On Mon, Jan 10, 2011 at 8:35 AM, Joel de Guzman
<joel_at_[hidden]>wrote:

> On 1/11/2011 12:15 AM, caustik wrote:
>
>> On Mon, Jan 10, 2011 at 5:02 AM, Stewart, Robert<Robert.Stewart_at_[hidden]
>> >wrote:
>>
>> Joel de Guzman wrote:
>>>
>>>> On 1/10/2011 10:03 AM, caustik wrote:
>>>>
>>>> I'm also curious what the difference performance
>>>>> characteristics are (Spirit / Xpressive).
>>>>>
>>>>
>>>> I'm not quite keen on apples-oranges comparisons. Both xpressive and
>>>> Spirit have their place. That said, I am not aware of any
>>>> formal benchmarks,
>>>> but there's an informal one posted by Overmind on the Boost
>>>> users list:
>>>>
>>>> http://lists.boost.org/Archives/boost/2009/07/153899.php
>>>>
>>>> With that simple test, Spirit beats highly optimized xpressive
>>>> (1.5 secs vs. 9 secs). You might want to read the whole thread.
>>>>
>>>
>>> What's disappointing is that after I did, finally, post real code, that
>>> thread fizzled.
>>>
>>>
>>> It would be a nice addition to the documentation to have some thorough
>> benchmark tests. Any particular ideas on what good tests would be? Maybe
>> even just a note in the FAQs with a suggestion on how tests could be run,
>> and asking for users to contribute, would yield some help from others. I
>> would imagine that there have been a few users who ran their own internal
>> tests before choosing a solution, if they were made aware of the interest
>> in
>> gathering those results, they may volunteer that data.
>>
>
> I don't agree.
>
> If it were Spirit vs. other parsers (yacc, ANTLR, etc.), that would be
> meaningful, yes. But if it is spirit vs. xpressive, it will be an
> apple-orange comparison. There are things that are best suited for
> xpressive that spirit can't do and the same the other way around.

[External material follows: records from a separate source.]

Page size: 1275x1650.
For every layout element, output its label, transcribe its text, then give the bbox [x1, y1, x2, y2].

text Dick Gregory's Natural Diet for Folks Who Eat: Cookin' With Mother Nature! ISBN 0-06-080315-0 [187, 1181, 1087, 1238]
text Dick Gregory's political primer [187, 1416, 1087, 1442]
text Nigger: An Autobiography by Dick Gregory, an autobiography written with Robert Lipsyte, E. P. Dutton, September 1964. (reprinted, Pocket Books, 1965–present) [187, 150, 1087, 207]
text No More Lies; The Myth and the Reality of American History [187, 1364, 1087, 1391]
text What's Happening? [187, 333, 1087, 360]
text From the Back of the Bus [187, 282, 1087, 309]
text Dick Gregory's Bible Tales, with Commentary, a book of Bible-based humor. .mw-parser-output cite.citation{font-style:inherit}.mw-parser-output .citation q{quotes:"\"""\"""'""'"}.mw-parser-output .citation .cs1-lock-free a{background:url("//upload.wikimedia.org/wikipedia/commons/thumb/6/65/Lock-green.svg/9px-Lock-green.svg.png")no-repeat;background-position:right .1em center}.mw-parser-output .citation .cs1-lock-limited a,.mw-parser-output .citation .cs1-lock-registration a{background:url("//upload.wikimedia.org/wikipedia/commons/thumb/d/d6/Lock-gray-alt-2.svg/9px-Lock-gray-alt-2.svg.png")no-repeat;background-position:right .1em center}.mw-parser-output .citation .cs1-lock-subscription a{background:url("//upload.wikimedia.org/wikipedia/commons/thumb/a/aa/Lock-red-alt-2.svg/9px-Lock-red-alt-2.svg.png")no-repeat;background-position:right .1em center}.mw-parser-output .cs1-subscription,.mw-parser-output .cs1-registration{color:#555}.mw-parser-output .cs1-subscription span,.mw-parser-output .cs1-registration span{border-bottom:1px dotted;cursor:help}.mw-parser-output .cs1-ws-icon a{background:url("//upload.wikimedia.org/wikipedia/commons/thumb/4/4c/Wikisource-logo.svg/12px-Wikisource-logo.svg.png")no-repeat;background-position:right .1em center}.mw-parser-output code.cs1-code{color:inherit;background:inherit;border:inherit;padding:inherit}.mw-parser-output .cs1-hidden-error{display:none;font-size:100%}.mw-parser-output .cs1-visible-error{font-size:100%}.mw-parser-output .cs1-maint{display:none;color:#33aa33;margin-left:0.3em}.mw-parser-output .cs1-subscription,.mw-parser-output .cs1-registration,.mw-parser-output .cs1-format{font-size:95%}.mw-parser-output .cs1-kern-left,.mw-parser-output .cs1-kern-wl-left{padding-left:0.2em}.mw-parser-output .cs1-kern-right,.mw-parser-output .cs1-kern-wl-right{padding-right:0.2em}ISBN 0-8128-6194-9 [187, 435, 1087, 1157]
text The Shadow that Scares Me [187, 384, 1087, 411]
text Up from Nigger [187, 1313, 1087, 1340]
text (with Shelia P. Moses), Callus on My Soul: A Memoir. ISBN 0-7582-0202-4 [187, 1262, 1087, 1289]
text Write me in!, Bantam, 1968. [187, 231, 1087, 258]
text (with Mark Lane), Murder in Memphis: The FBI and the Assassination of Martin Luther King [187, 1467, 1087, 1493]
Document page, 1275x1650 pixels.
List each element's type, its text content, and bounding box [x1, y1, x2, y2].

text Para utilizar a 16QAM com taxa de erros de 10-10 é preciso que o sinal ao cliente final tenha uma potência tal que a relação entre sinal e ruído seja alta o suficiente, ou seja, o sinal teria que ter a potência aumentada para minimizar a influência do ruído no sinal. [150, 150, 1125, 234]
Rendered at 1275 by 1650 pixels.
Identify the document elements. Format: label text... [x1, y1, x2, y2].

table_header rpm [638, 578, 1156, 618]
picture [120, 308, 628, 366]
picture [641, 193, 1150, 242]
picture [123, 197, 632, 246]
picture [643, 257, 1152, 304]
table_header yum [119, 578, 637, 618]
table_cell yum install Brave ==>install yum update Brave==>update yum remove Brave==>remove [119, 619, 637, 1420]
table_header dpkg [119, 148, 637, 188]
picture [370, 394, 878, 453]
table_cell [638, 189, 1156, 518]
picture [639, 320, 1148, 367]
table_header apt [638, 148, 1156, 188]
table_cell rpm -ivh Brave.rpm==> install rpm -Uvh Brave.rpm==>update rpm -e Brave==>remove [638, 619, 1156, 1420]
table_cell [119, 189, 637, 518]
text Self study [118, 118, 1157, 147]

> These are different tools with some overlap. Real world uses for both
> tools go beyond this common overlap. Benchmarks that test the common
> denominator are at best for entertainment only. Would you write a
> compiler with xpressive? I don't think so. Would you do search and
> replace with Spirit? Nah.
>
>
Right, I didn't intend to imply the performance measurements should
specifically target Spirit vs Xpressive.

It's valuable to know how the different "apples" perform in relation to one
another, but it's also valuable just to have some absolute measurements just
to have some idea how much time your code is going to spend executing the
grammar. Of course that's machine dependent, but any modern desktop platform
will give at least a rough order of magnitude. For my use case, for example,
the grammar will be executed across potentially dozens or more machines in a
map-reduce operation, and being able to plan ahead where my performance
bottlenecks are going to be is really useful.